Give the records below as a two-column CSV with the columns instruction and output, one row per record: the record's text in the first column and its answer in the second. Put each field in double quotes, replace line breaks with spaces, and leave the pictures out.
######
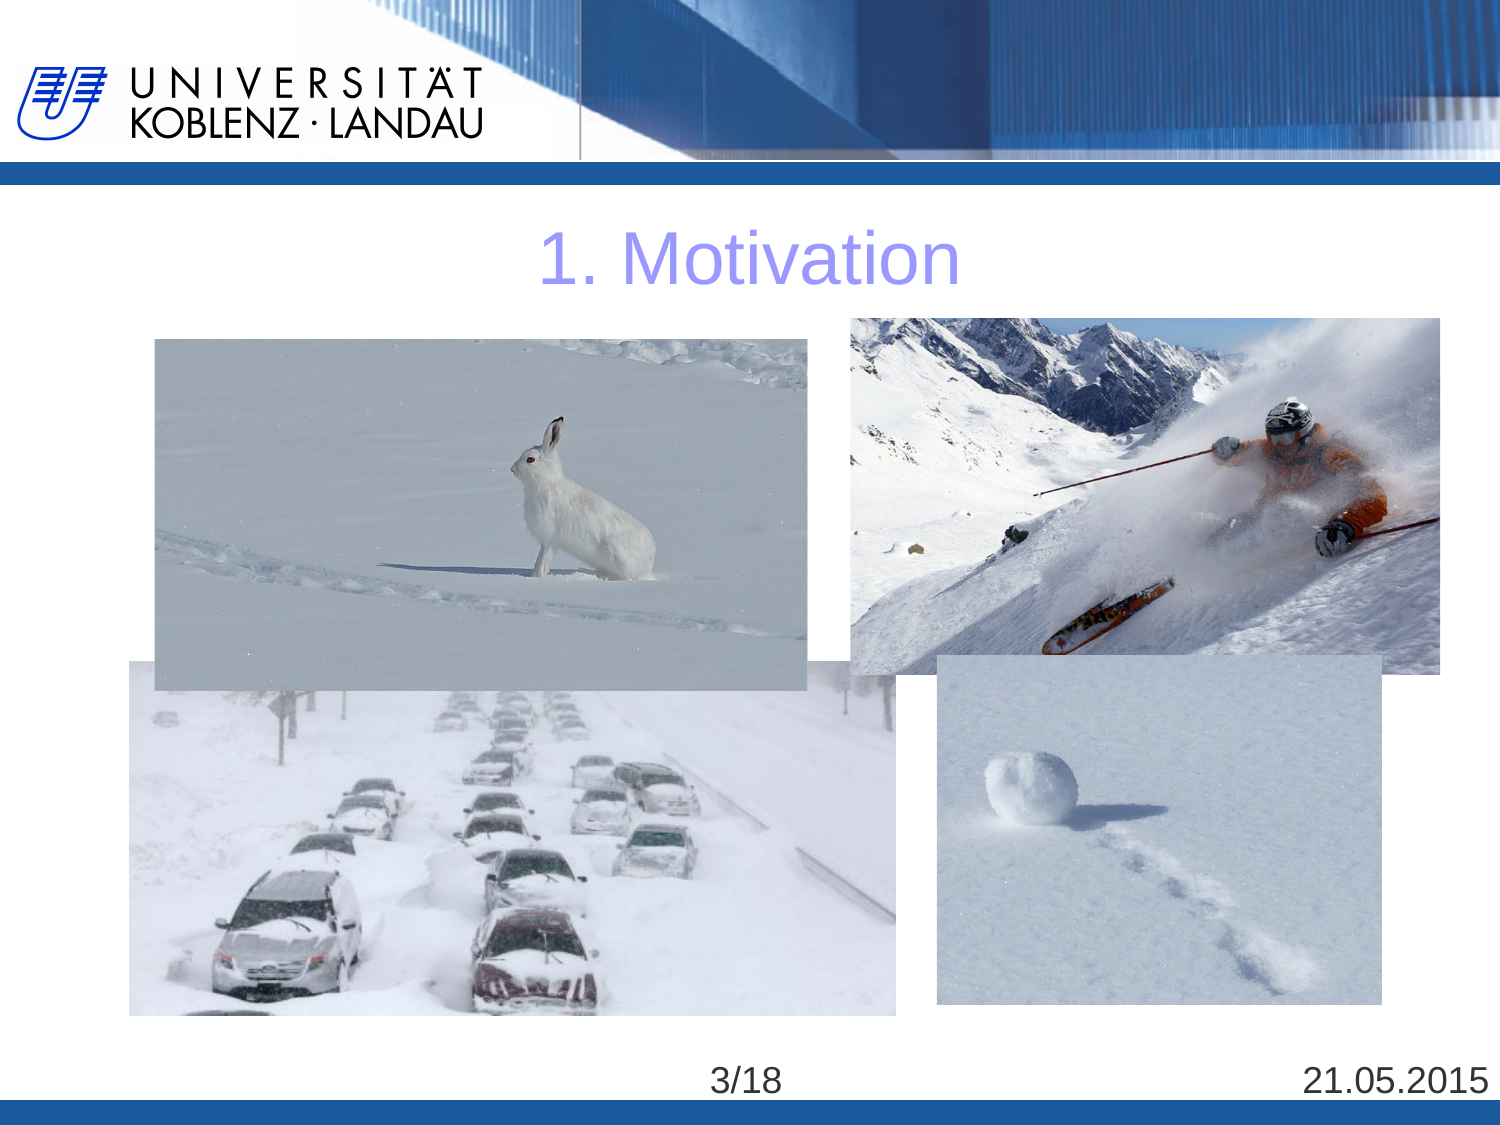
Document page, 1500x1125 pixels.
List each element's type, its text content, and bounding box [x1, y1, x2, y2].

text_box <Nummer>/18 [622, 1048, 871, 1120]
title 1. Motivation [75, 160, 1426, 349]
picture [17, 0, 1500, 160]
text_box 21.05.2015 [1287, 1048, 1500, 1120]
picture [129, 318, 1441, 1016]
######
Solution to this exercise
instruction,output
"Document page, 1500x1125 pixels. List each element's type, its text content, and bounding box [x1, y1, x2, y2].","text_box <Nummer>/18 [622, 1048, 871, 1120] title 1. Motivation [75, 160, 1426, 349] picture [17, 0, 1500, 160] text_box 21.05.2015 [1287, 1048, 1500, 1120] picture [129, 318, 1441, 1016]"